--- DATA SHOWN ---
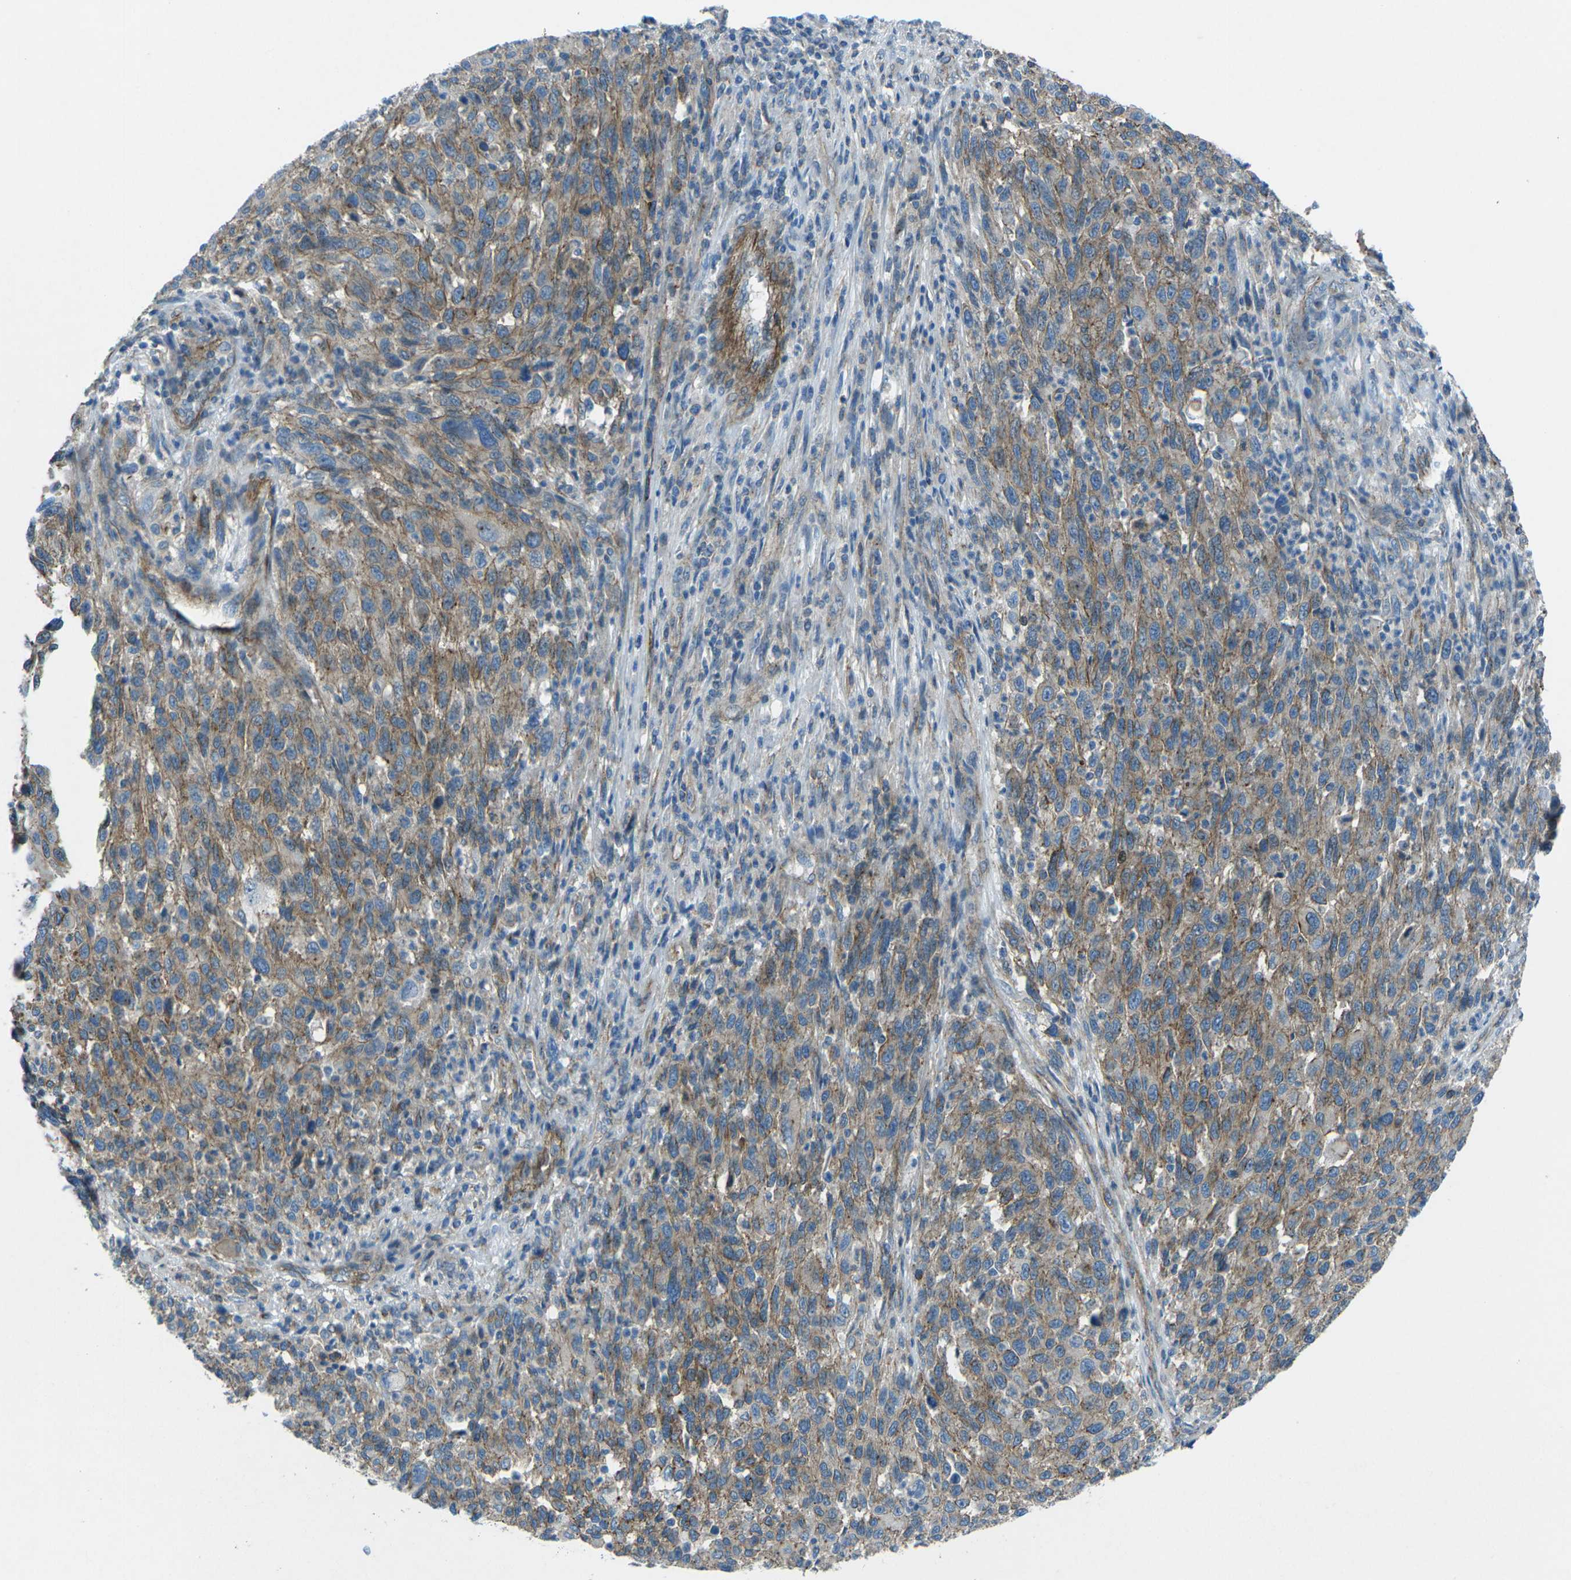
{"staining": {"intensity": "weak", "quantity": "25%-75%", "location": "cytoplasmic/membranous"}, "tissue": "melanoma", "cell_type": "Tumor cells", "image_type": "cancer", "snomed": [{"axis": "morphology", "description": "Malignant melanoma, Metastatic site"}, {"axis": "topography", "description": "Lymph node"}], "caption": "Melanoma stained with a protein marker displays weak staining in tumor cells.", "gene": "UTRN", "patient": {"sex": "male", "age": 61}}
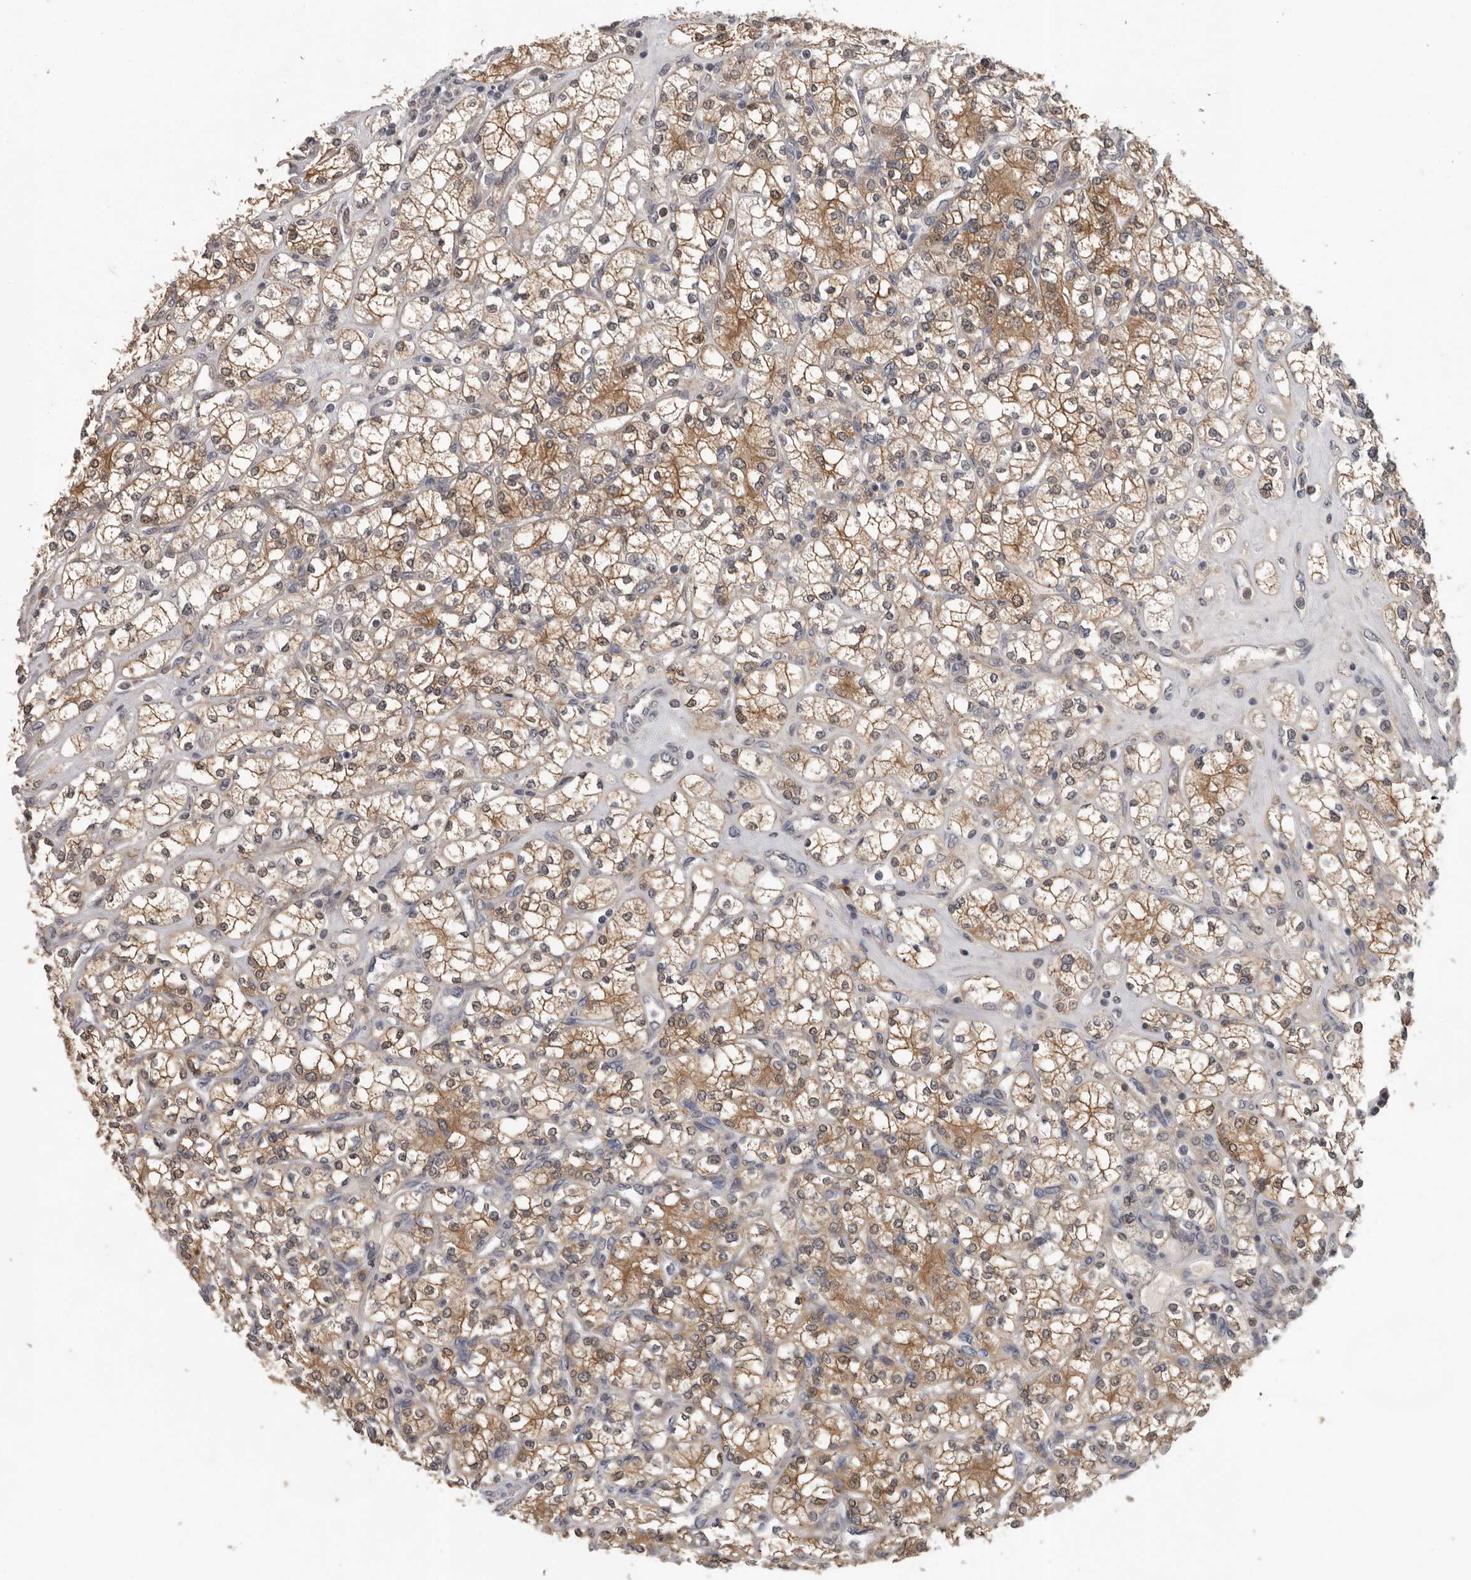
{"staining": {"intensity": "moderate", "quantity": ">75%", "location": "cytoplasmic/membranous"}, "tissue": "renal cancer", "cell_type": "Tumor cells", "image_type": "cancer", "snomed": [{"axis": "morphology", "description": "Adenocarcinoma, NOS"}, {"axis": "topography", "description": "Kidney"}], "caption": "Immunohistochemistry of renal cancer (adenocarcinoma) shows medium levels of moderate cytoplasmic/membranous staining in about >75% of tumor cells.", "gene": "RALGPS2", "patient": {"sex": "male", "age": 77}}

==

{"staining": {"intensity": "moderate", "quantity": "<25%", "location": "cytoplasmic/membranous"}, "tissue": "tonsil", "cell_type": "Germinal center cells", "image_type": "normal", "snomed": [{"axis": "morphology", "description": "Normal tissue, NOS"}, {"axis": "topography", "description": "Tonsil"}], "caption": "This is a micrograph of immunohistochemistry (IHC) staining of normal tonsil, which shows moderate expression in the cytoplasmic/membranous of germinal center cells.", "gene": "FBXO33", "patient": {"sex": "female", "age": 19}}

...

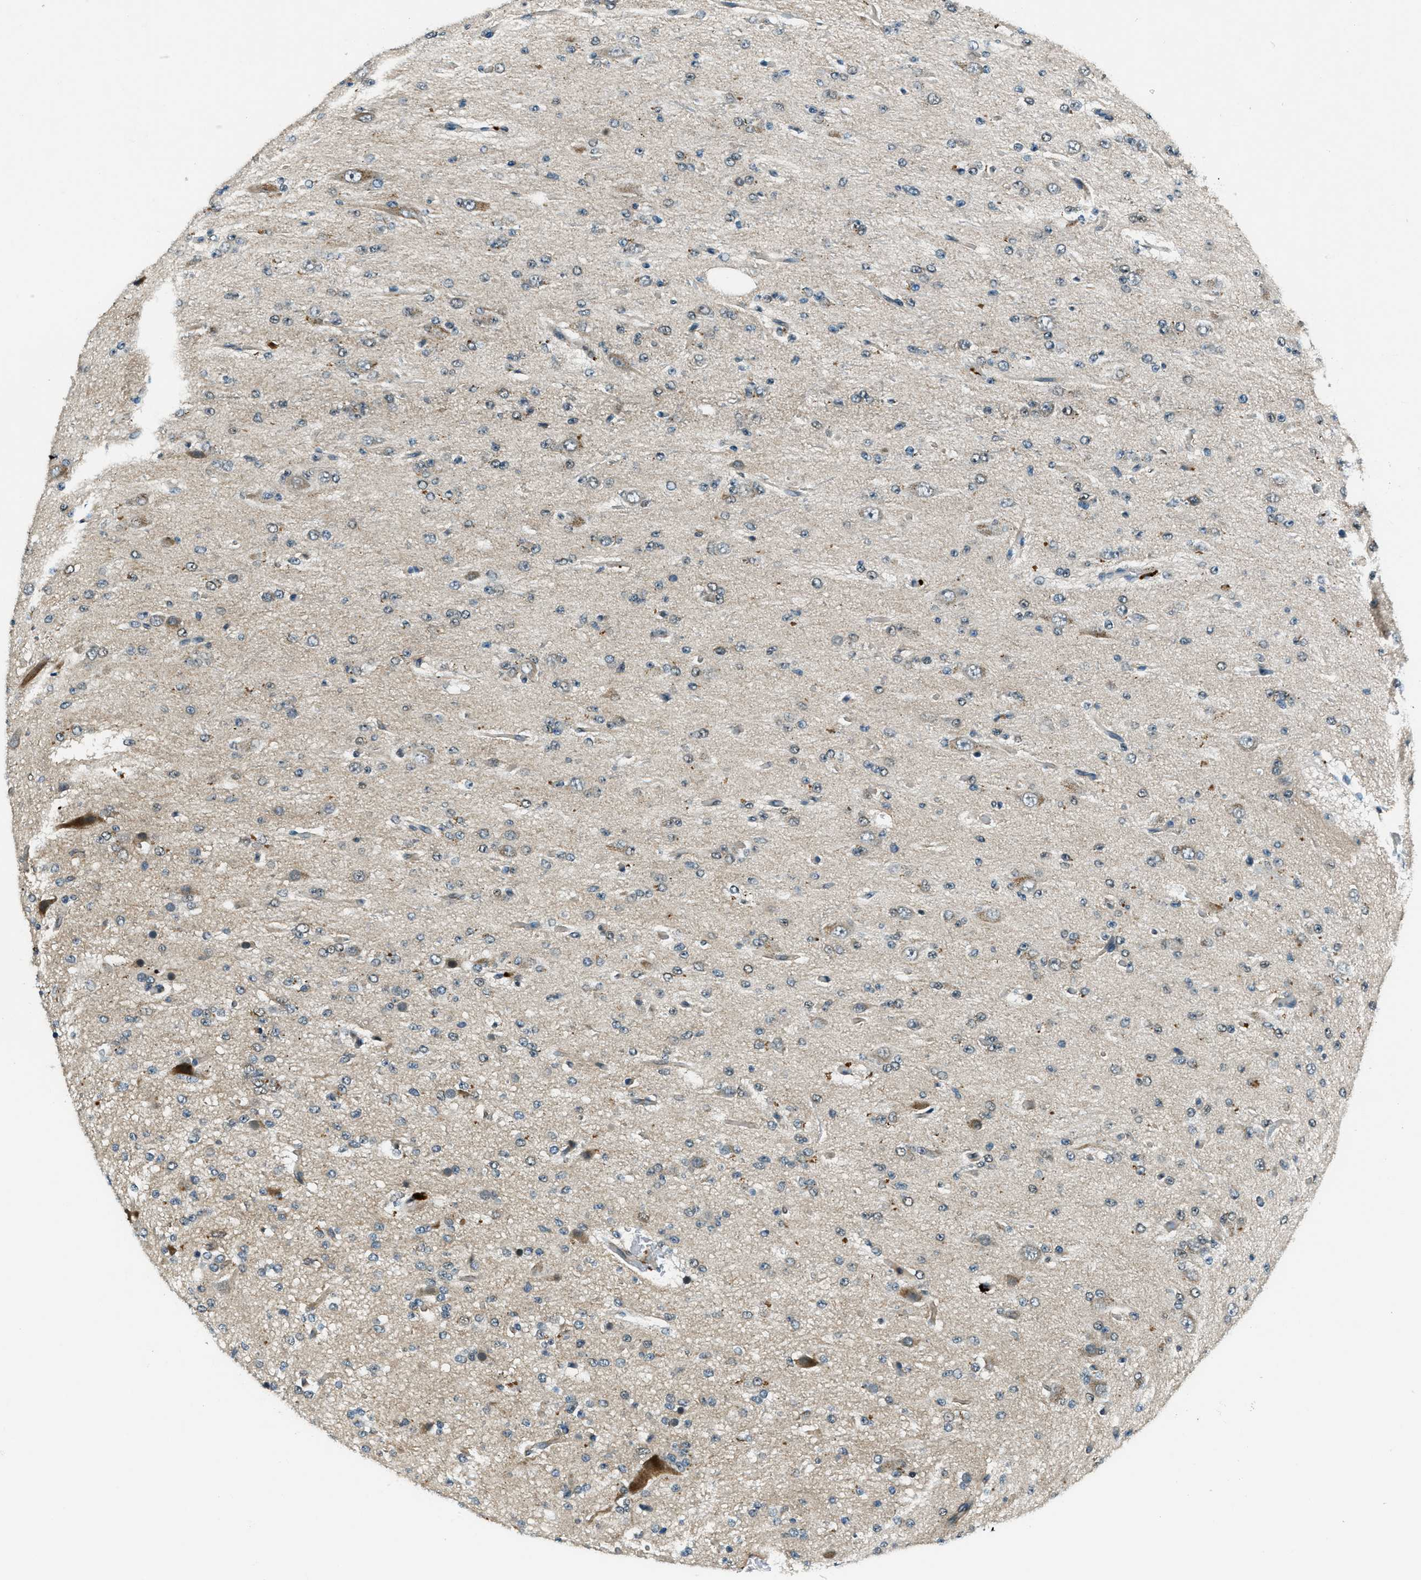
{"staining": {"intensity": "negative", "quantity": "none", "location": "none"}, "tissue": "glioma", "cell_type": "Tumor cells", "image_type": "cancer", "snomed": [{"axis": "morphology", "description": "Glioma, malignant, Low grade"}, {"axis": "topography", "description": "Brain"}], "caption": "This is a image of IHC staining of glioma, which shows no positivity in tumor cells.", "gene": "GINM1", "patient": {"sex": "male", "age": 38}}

--- PROBLEM DESCRIPTION ---
Read through the data and copy every line where "moderate" shows up.

--- YOUR SOLUTION ---
{"staining": {"intensity": "moderate", "quantity": ">75%", "location": "cytoplasmic/membranous"}, "tissue": "renal cancer", "cell_type": "Tumor cells", "image_type": "cancer", "snomed": [{"axis": "morphology", "description": "Adenocarcinoma, NOS"}, {"axis": "topography", "description": "Kidney"}], "caption": "Immunohistochemistry of renal cancer (adenocarcinoma) shows medium levels of moderate cytoplasmic/membranous staining in about >75% of tumor cells.", "gene": "RALGPS2", "patient": {"sex": "male", "age": 77}}
{"staining": {"intensity": "moderate", "quantity": "<25%", "location": "cytoplasmic/membranous"}, "tissue": "tonsil", "cell_type": "Germinal center cells", "image_type": "normal", "snomed": [{"axis": "morphology", "description": "Normal tissue, NOS"}, {"axis": "topography", "description": "Tonsil"}], "caption": "This is a micrograph of immunohistochemistry (IHC) staining of normal tonsil, which shows moderate expression in the cytoplasmic/membranous of germinal center cells.", "gene": "FBXO33", "patient": {"sex": "female", "age": 19}}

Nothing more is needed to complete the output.